ENTRIES SUPPLIED =>

----------

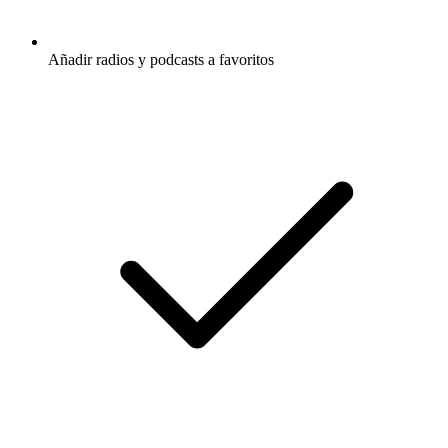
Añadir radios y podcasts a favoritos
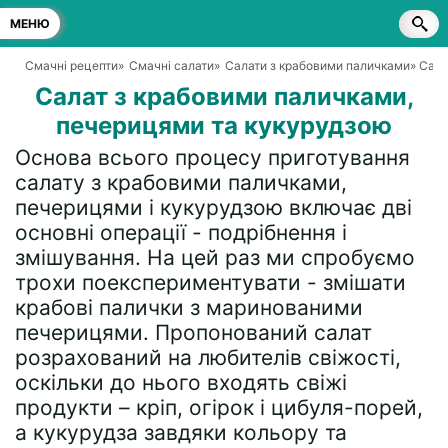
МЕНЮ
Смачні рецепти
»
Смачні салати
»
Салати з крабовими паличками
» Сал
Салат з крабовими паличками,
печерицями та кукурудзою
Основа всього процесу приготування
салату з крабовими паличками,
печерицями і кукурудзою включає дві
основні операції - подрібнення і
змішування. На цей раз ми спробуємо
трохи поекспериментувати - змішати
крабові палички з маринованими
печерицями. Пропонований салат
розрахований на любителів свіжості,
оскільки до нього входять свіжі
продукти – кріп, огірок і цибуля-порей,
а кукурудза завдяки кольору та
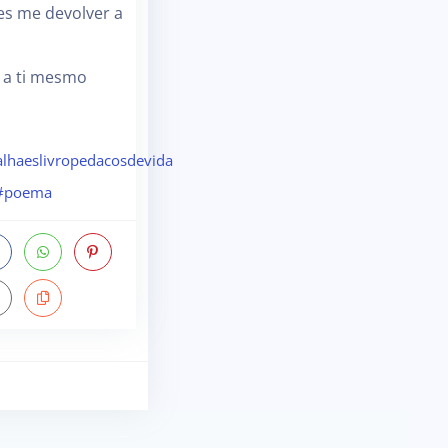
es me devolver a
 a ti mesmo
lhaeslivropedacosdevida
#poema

----------

JOB ITEM => What is the number of lines in the data that contain "паличками"? Write that number and nothing else.

SOLVED EXERCISE => 3